The Tribunal has also held in many cases, such as Tara Industries Ltd. v. CCE- 2003 (161) ELT 758 (T) = 2003 (57) RLT 623 that "goods produced on job work basis are required to be valued according to the rule laid down by the Apex Court's judgment in the case of Ujagar Prints Ltd. "The tribunal in the said decision has also referred to Board's Circular No. 619/10/2002-C.X, dated 19.2.2002 wherein it was clarified that under the new Valuation provisions, there is no departure from the principles laid down by the Apex Court in Ujagar Prints and Pawan Biscuit Co. P. Ltd.-2000 (120) ELT 24 (SC).

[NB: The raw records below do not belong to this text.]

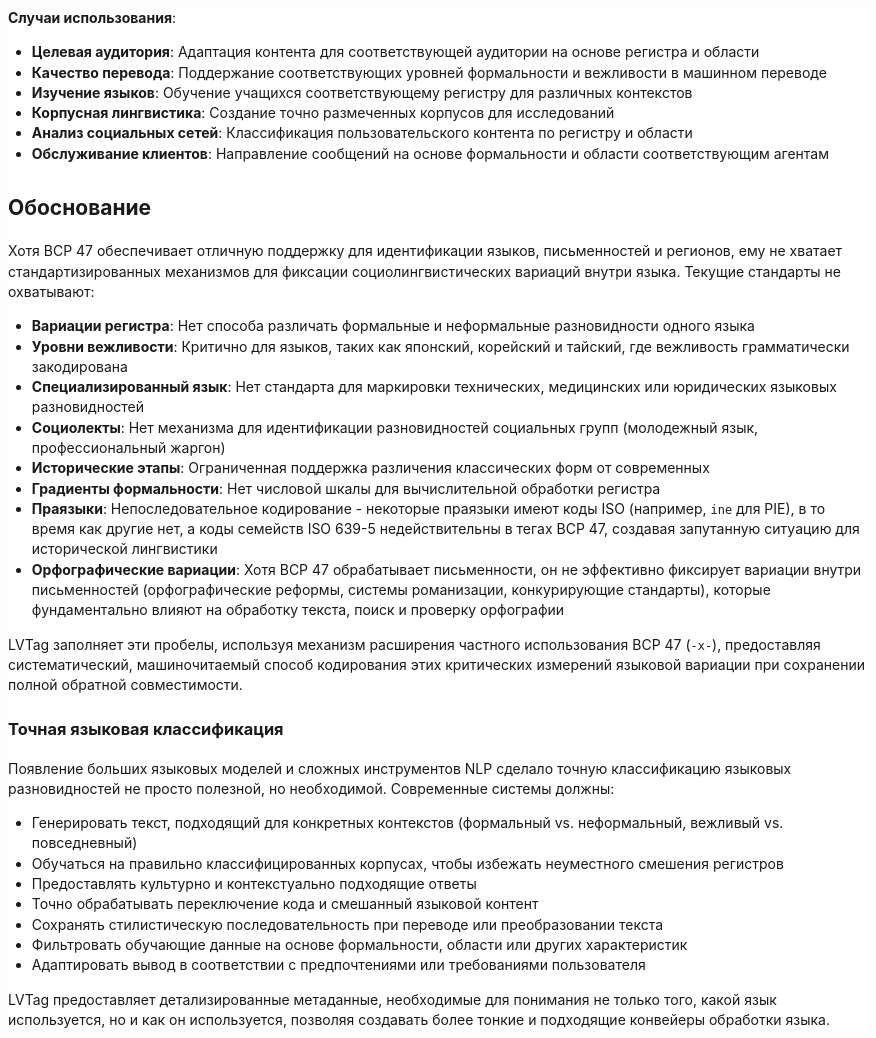 **Случаи использования**:
- **Целевая аудитория**: Адаптация контента для соответствующей аудитории на основе регистра и области
- **Качество перевода**: Поддержание соответствующих уровней формальности и вежливости в машинном переводе
- **Изучение языков**: Обучение учащихся соответствующему регистру для различных контекстов
- **Корпусная лингвистика**: Создание точно размеченных корпусов для исследований
- **Анализ социальных сетей**: Классификация пользовательского контента по регистру и области
- **Обслуживание клиентов**: Направление сообщений на основе формальности и области соответствующим агентам

## Обоснование

Хотя BCP 47 обеспечивает отличную поддержку для идентификации языков, письменностей и регионов, ему не хватает стандартизированных механизмов для фиксации социолингвистических вариаций внутри языка. Текущие стандарты не охватывают:

- **Вариации регистра**: Нет способа различать формальные и неформальные разновидности одного языка
- **Уровни вежливости**: Критично для языков, таких как японский, корейский и тайский, где вежливость грамматически закодирована
- **Специализированный язык**: Нет стандарта для маркировки технических, медицинских или юридических языковых разновидностей
- **Социолекты**: Нет механизма для идентификации разновидностей социальных групп (молодежный язык, профессиональный жаргон)
- **Исторические этапы**: Ограниченная поддержка различения классических форм от современных
- **Градиенты формальности**: Нет числовой шкалы для вычислительной обработки регистра
- **Праязыки**: Непоследовательное кодирование - некоторые праязыки имеют коды ISO (например, `ine` для PIE), в то время как другие нет, а коды семейств ISO 639-5 недействительны в тегах BCP 47, создавая запутанную ситуацию для исторической лингвистики
- **Орфографические вариации**: Хотя BCP 47 обрабатывает письменности, он не эффективно фиксирует вариации внутри письменностей (орфографические реформы, системы романизации, конкурирующие стандарты), которые фундаментально влияют на обработку текста, поиск и проверку орфографии

LVTag заполняет эти пробелы, используя механизм расширения частного использования BCP 47 (`-x-`), предоставляя систематический, машиночитаемый способ кодирования этих критических измерений языковой вариации при сохранении полной обратной совместимости.

### Точная языковая классификация

Появление больших языковых моделей и сложных инструментов NLP сделало точную классификацию языковых разновидностей не просто полезной, но необходимой. Современные системы должны:

- Генерировать текст, подходящий для конкретных контекстов (формальный vs. неформальный, вежливый vs. повседневный)
- Обучаться на правильно классифицированных корпусах, чтобы избежать неуместного смешения регистров
- Предоставлять культурно и контекстуально подходящие ответы
- Точно обрабатывать переключение кода и смешанный языковой контент
- Сохранять стилистическую последовательность при переводе или преобразовании текста
- Фильтровать обучающие данные на основе формальности, области или других характеристик
- Адаптировать вывод в соответствии с предпочтениями или требованиями пользователя

LVTag предоставляет детализированные метаданные, необходимые для понимания не только того, какой язык используется, но и как он используется, позволяя создавать более тонкие и подходящие конвейеры обработки языка.
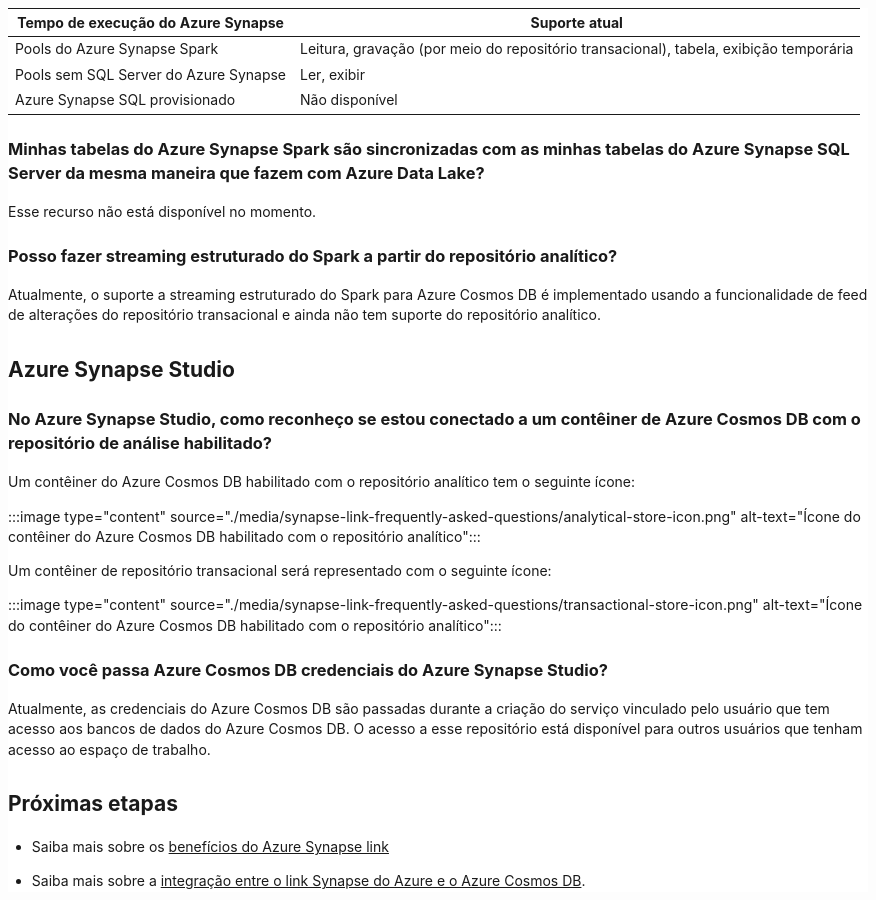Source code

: |Tempo de execução do Azure Synapse |Suporte atual |
|---------|---------|
|Pools do Azure Synapse Spark | Leitura, gravação (por meio do repositório transacional), tabela, exibição temporária |
|Pools sem SQL Server do Azure Synapse    | Ler, exibir |
|Azure Synapse SQL provisionado   |  Não disponível |

### <a name="do-my-azure-synapse-spark-tables-sync-with-my-azure-synapse-sql-serverless-tables-the-same-way-they-do-with-azure-data-lake"></a>Minhas tabelas do Azure Synapse Spark são sincronizadas com as minhas tabelas do Azure Synapse SQL Server da mesma maneira que fazem com Azure Data Lake?

Esse recurso não está disponível no momento.

### <a name="can-i-do-spark-structured-streaming-from-analytical-store"></a>Posso fazer streaming estruturado do Spark a partir do repositório analítico?

Atualmente, o suporte a streaming estruturado do Spark para Azure Cosmos DB é implementado usando a funcionalidade de feed de alterações do repositório transacional e ainda não tem suporte do repositório analítico.

## <a name="azure-synapse-studio"></a>Azure Synapse Studio

### <a name="in-the-azure-synapse-studio-how-do-i-recognize-if-im-connected-to-an-azure-cosmos-db-container-with-the-analytics-store-enabled"></a>No Azure Synapse Studio, como reconheço se estou conectado a um contêiner de Azure Cosmos DB com o repositório de análise habilitado?

Um contêiner do Azure Cosmos DB habilitado com o repositório analítico tem o seguinte ícone:

:::image type="content" source="./media/synapse-link-frequently-asked-questions/analytical-store-icon.png" alt-text="Ícone do contêiner do Azure Cosmos DB habilitado com o repositório analítico":::

Um contêiner de repositório transacional será representado com o seguinte ícone:

:::image type="content" source="./media/synapse-link-frequently-asked-questions/transactional-store-icon.png" alt-text="Ícone do contêiner do Azure Cosmos DB habilitado com o repositório analítico":::
 
### <a name="how-do-you-pass-azure-cosmos-db-credentials-from-azure-synapse-studio"></a>Como você passa Azure Cosmos DB credenciais do Azure Synapse Studio?

Atualmente, as credenciais do Azure Cosmos DB são passadas durante a criação do serviço vinculado pelo usuário que tem acesso aos bancos de dados do Azure Cosmos DB. O acesso a esse repositório está disponível para outros usuários que tenham acesso ao espaço de trabalho.

## <a name="next-steps"></a>Próximas etapas

* Saiba mais sobre os [benefícios do Azure Synapse link](synapse-link.md#synapse-link-benefits)

* Saiba mais sobre a [integração entre o link Synapse do Azure e o Azure Cosmos DB](synapse-link.md#synapse-link-integration).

The Board further clarified that:- "In other words, after 1-7-2000, in respect of goods manufactured on job work basis valuation would be governed by Rule 11 of the new Valuation rules of 2000 read with Rule 6 read with the above two decisions of the Apex Court." 6.2 Similarly in Pharmasia Ltd. case, supra, who were manufacturing medicine 'Ultra Clearsil Acne Treatment with Benzoyl Peroxide', out of the raw material supplied along with packing materials supplied by M/s.
Procter & Gamble India Ltd., the Tribunal did not accept the Revenue's case that the assessable value should be fixed on the basis of the price charged by M/s. Procter & Gamble holding that the decision in the case of Ujagar Prints v. UOI - 1989 (39) ELT 493 (SC) applies. We, therefore, set aside the impugned Order and allow both the appeals.